An increase in blood pressure in older children and adolescents occurs, filed by various authors, in 5 – 10% of cases. It should be emphasized that the increase in blood pressure does not yet give rise to a diagnosis of hypertension, since in many cases these phenomena are transient in nature. However, the detection of arterial hypertension must necessarily lead to a comprehensive examination of the child to establish its cause.
Arterial hypertension in childhood can be caused by various diseases: glomerulonephritis , pheochromocytoma , congenital malformations of the heart ( coarctation of the aorta), kidneys and their vessels; in young children – infectious diseases that occur with toxicoexicosis and sensitization of the body, the consequences of a birth injury to the skull. A hereditary predisposition and neurohumoral dysregulation of vascular tone play a role . There is an activation of the function of the sympathetic-adrenal system, an increase in the sensitivity of adrenoreceptors to catecholamines (which may be hereditary). This leads to an increase in systolic ejection and cardiac output with normal peripheral vascular resistance (i.e., with normal vascular tone). In some patients, vasoconstriction occurs with an increase in peripheral vascular resistance.
In children of high school age and adolescents, neuropsychic overstrain and mental fatigue with limited physical activity (irrational daily routine) may be important, especially with prolonged exposure to these factors. These points may be the cause of primary arterial hypertension.
Three forms of arterial hypertension in children are distinguished (M. Ya. Studenikin ): vascular vegetative dystonia of the hypertensive type, hypertension, and symptomatic (secondary) hypertension.
In most cases, children do not complain, increased pressure is detected by chance during mass preventive examinations. However, in some cases, headache, increased irritability and fatigue, dizziness are noted. From the side of the heart, a resistant apical impulse is detected, functional noise is heard, sometimes an II tone accent above the aorta. Systolic blood pressure exceeds the age norm, and during exercise rises by 2.7 – 5.4 kPa.
In the development of hypertension, there are three stages: transient, labile and stable. Changes in blood pressure with an increase in systolic and then diastolic in parallel with changes in organs (heart, kidneys, on the fundus) are gradually increasing.
Primary arterial hypertension must be differentiated with diseases in which an increase in pressure is the leading symptom ( glomerulonephritis , pituitary and adrenal tumors, etc.). A typical clinic of these diseases helps to establish the correct diagnosis.
Arterial hypertension is more often reversible. In some cases, increased blood pressure is persistent and is the initial phase of hypertension.
With secondary arterial hypertension, therapy of the underlying disease is necessary. Primary arterial hypertension in some cases with the vegetodystonic genesis of vascular disorders and a slight increase in blood pressure requires only the organization of a rational regime of the day, the expansion of motor activity with limited mental work. It is necessary to slightly reduce the training load, to ensure prolonged sleep and stay in the fresh air. Useful sports and exercise, but without participating in competitions. The purpose of sedatives (valerian, bromides, seduxen, elenium, trioxazine ), antihistamines and others, physiotherapy (electrophoresis according to the method of G. Kassil with solutions of calcium, magnesium salts) are shown .
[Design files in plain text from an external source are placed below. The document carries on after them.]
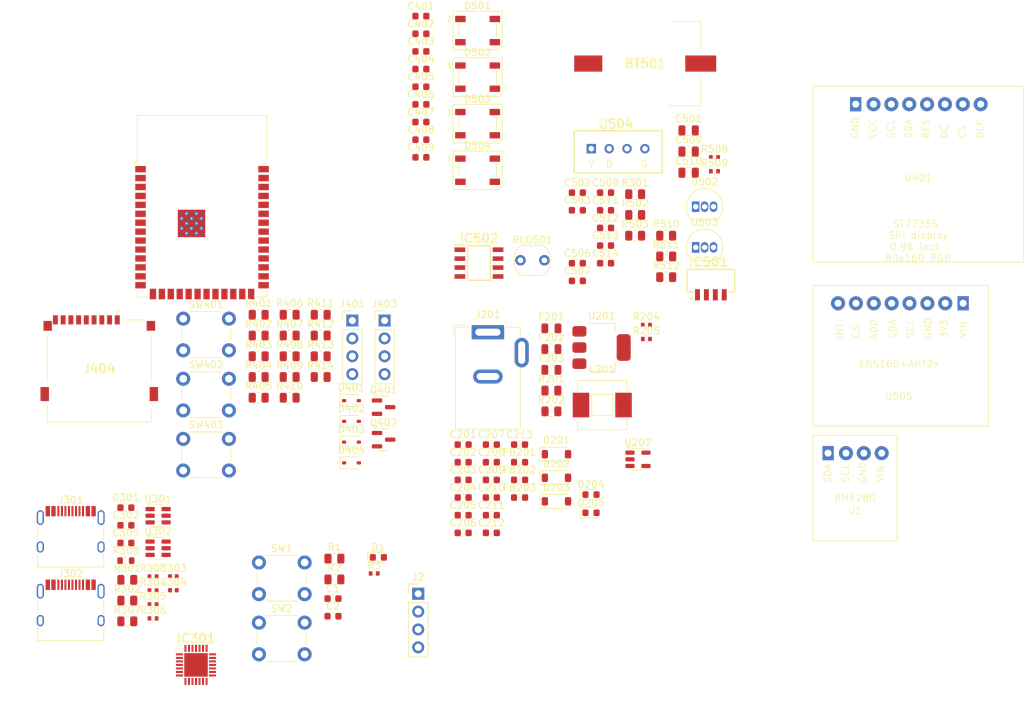
<source format=kicad_pcb>
(kicad_pcb
	(version 20241229)
	(generator "pcbnew")
	(generator_version "9.0")
	(general
		(thickness 1.5842)
		(legacy_teardrops no)
	)
	(paper "A4")
	(layers
		(0 "F.Cu" signal)
		(4 "In1.Cu" power)
		(6 "In2.Cu" power)
		(2 "B.Cu" signal)
		(9 "F.Adhes" user "F.Adhesive")
		(11 "B.Adhes" user "B.Adhesive")
		(13 "F.Paste" user)
		(15 "B.Paste" user)
		(5 "F.SilkS" user "F.Silkscreen")
		(7 "B.SilkS" user "B.Silkscreen")
		(1 "F.Mask" user)
		(3 "B.Mask" user)
		(17 "Dwgs.User" user "User.Drawings")
		(19 "Cmts.User" user "User.Comments")
		(21 "Eco1.User" user "User.Eco1")
		(23 "Eco2.User" user "User.Eco2")
		(25 "Edge.Cuts" user)
		(27 "Margin" user)
		(31 "F.CrtYd" user "F.Courtyard")
		(29 "B.CrtYd" user "B.Courtyard")
		(35 "F.Fab" user)
		(33 "B.Fab" user)
		(39 "User.1" user)
		(41 "User.2" user)
		(43 "User.3" user)
		(45 "User.4" user)
		(47 "User.5" user)
		(49 "User.6" user)
		(51 "User.7" user)
		(53 "User.8" user)
		(55 "User.9" user)
	)
	(setup
		(stackup
			(layer "F.SilkS"
				(type "Top Silk Screen")
			)
			(layer "F.Paste"
				(type "Top Solder Paste")
			)
			(layer "F.Mask"
				(type "Top Solder Mask")
				(color "Green")
				(thickness 0.01)
			)
			(layer "F.Cu"
				(type "copper")
				(thickness 0.035)
			)
			(layer "dielectric 1"
				(type "prepreg")
				(thickness 0.0994)
				(material "FR4")
				(epsilon_r 4.6)
				(loss_tangent 0.02)
			)
			(layer "In1.Cu"
				(type "copper")
				(thickness 0.0152)
			)
			(layer "dielectric 2"
				(type "core")
				(thickness 1.265)
				(material "FR4")
				(epsilon_r 4.6)
				(loss_tangent 0.02)
			)
			(layer "In2.Cu"
				(type "copper")
				(thickness 0.0152)
			)
			(layer "dielectric 3"
				(type "prepreg")
				(thickness 0.0994)
				(material "FR4")
				(epsilon_r 4.6)
				(loss_tangent 0.02)
			)
			(layer "B.Cu"
				(type "copper")
				(thickness 0.035)
			)
			(layer "B.Mask"
				(type "Bottom Solder Mask")
				(color "Green")
				(thickness 0.01)
			)
			(layer "B.Paste"
				(type "Bottom Solder Paste")
			)
			(layer "B.SilkS"
				(type "Bottom Silk Screen")
			)
			(copper_finish "ENIG")
			(dielectric_constraints yes)
		)
		(pad_to_mask_clearance 0)
		(allow_soldermask_bridges_in_footprints no)
		(tenting front back)
		(pcbplotparams
			(layerselection 0x00000000_00000000_55555555_5755f5ff)
			(plot_on_all_layers_selection 0x00000000_00000000_00000000_00000000)
			(disableapertmacros no)
			(usegerberextensions no)
			(usegerberattributes yes)
			(usegerberadvancedattributes yes)
			(creategerberjobfile yes)
			(dashed_line_dash_ratio 12.000000)
			(dashed_line_gap_ratio 3.000000)
			(svgprecision 4)
			(plotframeref no)
			(mode 1)
			(useauxorigin no)
			(hpglpennumber 1)
			(hpglpenspeed 20)
			(hpglpendiameter 15.000000)
			(pdf_front_fp_property_popups yes)
			(pdf_back_fp_property_popups yes)
			(pdf_metadata yes)
			(pdf_single_document no)
			(dxfpolygonmode yes)
			(dxfimperialunits yes)
			(dxfusepcbnewfont yes)
			(psnegative no)
			(psa4output no)
			(plot_black_and_white yes)
			(sketchpadsonfab no)
			(plotpadnumbers no)
			(hidednponfab no)
			(sketchdnponfab yes)
			(crossoutdnponfab yes)
			(subtractmaskfromsilk no)
			(outputformat 1)
			(mirror no)
			(drillshape 1)
			(scaleselection 1)
			(outputdirectory "")
		)
	)
	(net 0 "")
	(net 1 "/[5] Peripherals/VBAT")
	(net 2 "+5V")
	(net 3 "+3V3")
	(net 4 "+5V_IN_FUSE")
	(net 5 "+5V_IN_FILT")
	(net 6 "+3V3_PER")
	(net 7 "/[2] Power/BUCK_FB")
	(net 8 "+VCC_USB2UART_FUSE")
	(net 9 "+VCC_USB2UART_FILT")
	(net 10 "+VCC_USB_FUSE")
	(net 11 "+VCC_USB_FILT")
	(net 12 "unconnected-(U401-BLK-Pad8)")
	(net 13 "unconnected-(U505-CS-Pad7)")
	(net 14 "USB2UART_VBUS")
	(net 15 "USB_VBUS")
	(net 16 "GNDPWR")
	(net 17 "/[4] ESP32 S3/CHIP_PU")
	(net 18 "/[4] ESP32 S3/IO0_BTN")
	(net 19 "LDR")
	(net 20 "unconnected-(U505-3V3-Pad2)")
	(net 21 "/[2] Power/LED_3V3_A")
	(net 22 "/[2] Power/LED_3V3_PER_A")
	(net 23 "FSPI_MISO")
	(net 24 "FSPI_MOSI")
	(net 25 "FSPI_SCK")
	(net 26 "FSPI_SS")
	(net 27 "Net-(D501-DIN)")
	(net 28 "Net-(D501-DOUT)")
	(net 29 "Net-(D502-DOUT)")
	(net 30 "Net-(D503-DOUT)")
	(net 31 "+5V_IN")
	(net 32 "unconnected-(IC301-GPIO.0_{slash}_TXT-Pad19)")
	(net 33 "RXD")
	(net 34 "unconnected-(IC301-GPIO.5-Pad21)")
	(net 35 "DTR")
	(net 36 "/[3] USB/USB2UART_D-")
	(net 37 "unconnected-(IC301-SUSPEND-Pad12)")
	(net 38 "/[3] USB/USB2UART_D+")
	(net 39 "/[3] USB/VBUS")
	(net 40 "unconnected-(IC301-GPIO.1_{slash}_RXT-Pad18)")
	(net 41 "unconnected-(IC301-RI_{slash}_CLK-Pad2)")
	(net 42 "unconnected-(IC301-GPIO.6-Pad20)")
	(net 43 "RTS")
	(net 44 "unconnected-(IC301-SUSPENDB-Pad11)")
	(net 45 "unconnected-(IC301-CHR0-Pad15)")
	(net 46 "TXD")
	(net 47 "unconnected-(IC301-DCD-Pad1)")
	(net 48 "unconnected-(IC301-GPIO.4-Pad22)")
	(net 49 "unconnected-(IC301-CTS-Pad23)")
	(net 50 "unconnected-(IC301-CHREN-Pad13)")
	(net 51 "/[3] USB/RSTB")
	(net 52 "unconnected-(IC301-GPIO.2_{slash}_RS485-Pad17)")
	(net 53 "unconnected-(IC301-NC-Pad10)")
	(net 54 "unconnected-(IC301-CHR1-Pad14)")
	(net 55 "unconnected-(IC301-GPIO.3_{slash}_WAKEUP-Pad16)")
	(net 56 "unconnected-(IC301-DSR-Pad27)")
	(net 57 "DHT11")
	(net 58 "TFT_RES")
	(net 59 "GPIO47")
	(net 60 "USB_D+")
	(net 61 "unconnected-(IC401-IO45-Pad26)")
	(net 62 "WS2812_RGB_STRIP")
	(net 63 "RXD1")
	(net 64 "TXD1")
	(net 65 "GND")
	(net 66 "HSPI_MOSI")
	(net 67 "HSPI_MISO")
	(net 68 "DS18B20")
	(net 69 "I2C_SDA")
	(net 70 "I2C_SCL")
	(net 71 "/[4] ESP32 S3/TXD0")
	(net 72 "HSPI_SCK")
	(net 73 "LM35")
	(net 74 "HSPI_SS")
	(net 75 "SD_CD")
	(net 76 "GPIO2")
	(net 77 "USB_D-")
	(net 78 "unconnected-(IC401-IO46-Pad16)")
	(net 79 "/[4] ESP32 S3/RXD0")
	(net 80 "TFT_DC")
	(net 81 "DS3231_INT")
	(net 82 "unconnected-(IC401-IO3-Pad15)")
	(net 83 "+3V3_ESP32")
	(net 84 "unconnected-(IC502-32KHZ-Pad1)")
	(net 85 "/[3] USB/USB2UART_CONN_CC1")
	(net 86 "/[3] USB/USB2UART_CONN_D+")
	(net 87 "/[3] USB/USB2UART_CONN_D-")
	(net 88 "/[3] USB/USB2UART_CONN_CC2")
	(net 89 "unconnected-(J301-SBU2-PadB8)")
	(net 90 "unconnected-(J301-SBU1-PadA8)")
	(net 91 "/[3] USB/USB_CONN_D+")
	(net 92 "/[3] USB/USB_CONN_D-")
	(net 93 "unconnected-(J302-SBU1-PadA8)")
	(net 94 "/[3] USB/USB_CONN_CC1")
	(net 95 "/[3] USB/USB_CONN_CC2")
	(net 96 "unconnected-(J302-SBU2-PadB8)")
	(net 97 "unconnected-(J404-D2{slash}X-Pad1)")
	(net 98 "unconnected-(J404-D1{slash}X-Pad8)")
	(net 99 "/[2] Power/BUCK_SW")
	(net 100 "Net-(Q401-C)")
	(net 101 "Net-(Q401-B)")
	(net 102 "Net-(Q402-C)")
	(net 103 "Net-(Q402-B)")
	(net 104 "USR_BTN_LEFT")
	(net 105 "unconnected-(U504-NC-Pad3)")
	(net 106 "USR_BTN")
	(net 107 "/[2] Power/LED_ONBOARD_A")
	(net 108 "unconnected-(D504-DOUT-Pad2)")
	(net 109 "ONBOARD_LED")
	(net 110 "USR_BTN_RIGHT")
	(net 111 "ENS160_INT")
	(footprint "Resistor_SMD:R_0603_1608Metric" (layer "F.Cu") (at 64.18 104.67))
	(footprint "Fuse:Fuse_0603_1608Metric" (layer "F.Cu") (at 120.16 95.7))
	(footprint "esp32_s3_weather_webserver:ESP32S3WROOM1N16R8" (layer "F.Cu") (at 75.01 47.51))
	(footprint "LED_SMD:LED_WS2812B_PLCC4_5.0x5.0mm_P3.2mm" (layer "F.Cu") (at 114.195 42.535))
	(footprint "Package_TO_SOT_SMD:SOT-23" (layer "F.Cu") (at 100.83 82.845))
	(footprint "Capacitor_SMD:C_0603_1608Metric" (layer "F.Cu") (at 128.38 54.85))
	(footprint "Resistor_SMD:R_0805_2012Metric" (layer "F.Cu") (at 87.47 81.51))
	(footprint "Capacitor_SMD:C_0603_1608Metric" (layer "F.Cu") (at 120.16 88.17))
	(footprint "Connector_PinHeader_2.54mm:PinHeader_1x04_P2.54mm_Vertical" (layer "F.Cu") (at 100.97 70.53))
	(footprint "Capacitor_SMD:C_0603_1608Metric" (layer "F.Cu") (at 106.13 39.79))
	(footprint "Resistor_SMD:R_0805_2012Metric" (layer "F.Cu") (at 136.6 52.56))
	(footprint "LED_SMD:LED_WS2812B_PLCC4_5.0x5.0mm_P3.2mm" (layer "F.Cu") (at 114.195 49.155))
	(footprint "Capacitor_SMD:C_0603_1608Metric" (layer "F.Cu") (at 132.39 57.36))
	(footprint "Resistor_SMD:R_0805_2012Metric" (layer "F.Cu") (at 64.38 110.35))
	(footprint "Resistor_SMD:R_0402_1005Metric" (layer "F.Cu") (at 68.04 108.91))
	(footprint "Capacitor_SMD:C_0603_1608Metric" (layer "F.Cu") (at 106.13 32.26))
	(footprint "Connector_BarrelJack:BarrelJack_GCT_DCJ200-10-A_Horizontal" (layer "F.Cu") (at 115.66 72.19))
	(footprint "Diode_SMD:D_SOD-323" (layer "F.Cu") (at 96.255 81.92))
	(footprint "Resistor_SMD:R_0402_1005Metric" (layer "F.Cu") (at 68.04 106.92))
	(footprint "Resistor_SMD:R_0805_2012Metric" (layer "F.Cu") (at 91.88 69.71))
	(footprint "Capacitor_SMD:C_0603_1608Metric" (layer "F.Cu") (at 93.63 112.58))
	(footprint "Resistor_SMD:R_0402_1005Metric" (layer "F.Cu") (at 138.2 71.16))
	(footprint "Diode_SMD:D_SOD-123" (layer "F.Cu") (at 125.405 96.24))
	(footprint "Capacitor_SMD:C_0603_1608Metric" (layer "F.Cu") (at 106.13 37.28))
	(footprint "OptoDevice:R_LDR_5.1x4.3mm_P3.4mm_Vertical" (layer "F.Cu") (at 120.29 61.96))
	(footprint "Package_TO_SOT_SMD:SOT-23" (layer "F.Cu") (at 100.83 87.47))
	(footprint "Resistor_SMD:R_0402_1005Metric" (layer "F.Cu") (at 68.04 112.89))
	(footprint "esp32_s3_weather_webserver:QFN50P500X500X80-29N-D" (layer "F.Cu") (at 74.15 119.5))
	(footprint "Resistor_SMD:R_0402_1005Metric" (layer "F.Cu") (at 68.04 110.9))
	(footprint "Package_TO_SOT_THT:TO-92_Inline" (layer "F.Cu") (at 145.2 54.34))
	(footprint "Diode_SMD:D_SOD-323" (layer "F.Cu") (at 96.255 87.82))
	(footprint "Capacitor_SMD:C_0603_1608Metric"
		(layer "F.Cu")
		(uuid "39fba7ea-c721-42a3-b13e-996452b20ecb")
		(at 112.14 100.72)
		(descr "Capacitor SMD 0603 (1608 Metric), square (rectangular) end terminal, IPC-7351 nominal, (Body size source: IPC-SM-782 page 76, https://www.pcb-3d.com/wordpress/wp-content/uploads/ipc-sm-782a_amendment_1_and_2.pdf), generated with kicad-footprint-generator")
		(tags "capacitor")
		(property "Reference" "C206"
			(at 0 -1.43 0)
			(layer "F.SilkS")
			(uuid "591387dd-64af-43cf-8dda-26cb04f03a9a")
			(effects
				(font
					(size 1 1)
					(thickness 0.15)
				)
			)
		)
		(property "Value" "2.2uF"
			(at 0 1.43 0)
			(layer "F.Fab")
			(uuid "c8632299-cf5b-4f13-a31f-4cb1742f74ed")
			(effects
				(font
					(size 1 1)
					(thickness 0.15)
				)
			)
		)
		(property "Datasheet" "~"
			(at 0 0 0)
			(layer "F.Fab")
			(hide yes)
			(uuid "abf64641-4dc4-43f5-9c9f-3acb5e056b28")
			(effects
				(font
					(size 1.27 1.27)
					(thickness 0.15)
				)
			)
		)
		(property "Description" "Unpolarized capacitor"
			(at 0 0 0)
			(layer "F.Fab")
			(hide yes)
			(uuid "2455a844-7d06-41ae-9e04-dec639a4e052")
			(effects
				(font
					(size 1.27 1.27)
					(thickness 0.15)
				)
			)
		)
		(property "Manufacturer" "Samsung Electro-Mechanics"
			(at 0 0 0)
			(unlocked yes)
			(layer "F.Fab")
			(hide yes)
			(uuid "af66baa3-5752-42c0-835e-c7ea1523fdd5")
			(effects
				(font
					(size 1 1)
					(thickness 0.15)
				)
			)
		)
		(property "Manufacturer Part Number" "CL10A225KO8NNNC"
			(at 0 0 0)
			(unlocked yes)
			(layer "F.Fab")
			(hide yes)
			(uuid "7954b6cb-65dc-47a0-aa6c-7daab132479e")
			(effects
				(font
					(size 1 1)
					(thickness 0.15)
				)
			)
		)
		(property "MANUFACTURER" ""
			(at 0 0 0)
			(unlocked yes)
			(layer "F.Fab")
			(hide yes)
			(uuid "29fc66e0-e0c7-4c76-a86a-a347faa4206c")
			(effects
				(font
					(size 1 1)
					(thickness 0.15)
				)
			)
		)
		(property "PARTREV" ""
			(at 0 0 0)
			(unlocked yes)
			(layer "F.Fab")
			(hide yes)
			(uuid "2b47d726-cd5a-49f2-b315-ae66f7ea3d51")
			(effects
				(font
					(size 1 1)
					(thickness 0.15)
				)
			)
		)
		(property "STANDARD" ""
			(at 0 0 0)
			(unlocked yes)
			(layer "F.Fab")
			(hide yes)
			(uuid "cc1988d1-a8ab-4cb2-990e-a12040617f4c")
			(effects
				(font
					(size 1 1)
					(thickness 0.15)
				)
			)
		)
		(property ki_fp_filters "C_*")
		(path "/693a6e30-8587-4c1f-a65c-fa3e0d92fd94/40909603-1768-4aac-bf98-881ec0f5cf57")
		(sheetname "/[2] Power/")
		(sheetfile "02_power.kicad_sch")
		(attr smd)
		(fp_line
			(start -0.14058 -0.51)
			(end 0.14058 -0.51)
			(stroke
				(width 0.12)
				(type solid)
			)
			(layer "F.SilkS")
			(uuid "03d3aae7-ad1f-4113-b82f-c737080377a1")
		)
		(fp_line
			(start -0.14058 0.51)
			(end 0.14058 0.51)
			(stroke
				(width 0.12)
				(type solid)
			)
			(layer "F.SilkS")
			(uuid "fde806a0-f436-4401-9d09-c59c451e8a74")
		)
		(fp_line
			(start -1.48 -0.73)
			(end 1.48 -0.73)
			(stroke
				(width 0.05)
				(type solid)
			)
			(layer "F.CrtYd")
			(uuid "6855a395-2c9f-4dd8-8b4a-8447beeae217")
		)
		(fp_line
			(start -1.48 0.73)
			(end -1.48 -0.73)
			(stroke
				(width 0.05)
				(type solid)
			)
			(layer "F.CrtYd")
			(uuid "2d21b547-7d78-47ea-8ff3-4f3c1dc4db61")
		)
		(fp_line
			(start 1.48 -0.73)
			(end 1.48 0.73)
			(stroke
				(width 0.05)
				(type solid)
			)
			(layer "F.CrtYd")
			(uuid "6a8f8d98-c1cb-49da-ae33-dcf7f1017555")
		)
		(fp_line
			(start 1.48 0.73)
			(end -1.48 0.73)
			(stroke
				(width 0.05)
				(type solid)
			)
			(layer "F.CrtYd")
			(uuid "7338f0a7-562b-4a57-90c0-cf7533093a37")
		)
		(fp_line
			(start -0.8 -0.4)
			(end 0.8 -0.4)
			(stroke
				(width 0.1)
				(type solid)
			)
			(layer "F.Fab")
			(uuid "e32a7df2-75d0-490c-9c6a-3789c4123ede")
		)
		(fp_line
			(start -0.8 0.4)
			(end -0.8 -0.4)
			(stroke
				(width 0.1)
				(type solid)
			)
			(layer "F.Fab")
			(uuid "db5d01da-021a-4a75-8dcc-9f3ab560ed83")
		)
		(fp_line
			(start 0.8 -0.4)
			(end 0.8 0.4)
			(stroke
				(width 0.1)
				(type solid)
			)
			(layer "F.Fab")
			(uuid "370e675c-20cf-44fe-8ea9-3f9e7afb609a")
		)
		(fp_line
			(start 0.8 0.4)
			(end -0.8 0.4)
			(stroke
				(width 0.1)
				(type solid)
			)
			(layer "F.Fab")
			(uuid "0b2c332e-52d3-47f6-89ca-6840fafecd4d")
		)
		(fp_text user "${REFERENCE}"
			(at 0 0 0)
			(lay
... [532172 chars truncated]
</source>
In the absence of a therapeutic effect and high blood pressure, the patient is sent to a hospital and p- adrenoblockers ( anaprilin , inderal , obzidan , trazikor , wisken ) are included in the treatment regimen . Treatment begins with minimal doses, and then after 10 days the dose is increased ( anaprilin , trazikor 0.01 – 0.02 g 2 times a day, then – 0.03 g 2 times a day). Continue treatment for 2 to 3 months or more. Rauwolfia preparations in such patients are ineffective. B- Adrenergic blockers can not be used for bronchial asthma, signs of myocardial damage (according to ECG). In the absence of effect, especially in adolescents, as well as in stage II and III arterial hypertension, rauwolfia – raunatin preparations are used (0.002 – 0.003 g 1 – 2 times per day), reserpine (0.1 – 0.15 mg 3 times a day). Parallel used dihlotiazid – hydrochlorothiazide (1 every 2 – 3 days).
Treatment with rauwolfia preparations is carried out until a clear effect is obtained (lowering blood pressure), after which they are transferred to maintenance doses (2 to 3 months). If this therapy does not work, patients with high blood pressure are prescribed ganglion blockers – pentamine , isoprine and others with mandatory hemodynamic control and compliance with the appropriate regimen.
The correct regime of the day, physical education, sports, a fairly long sleep.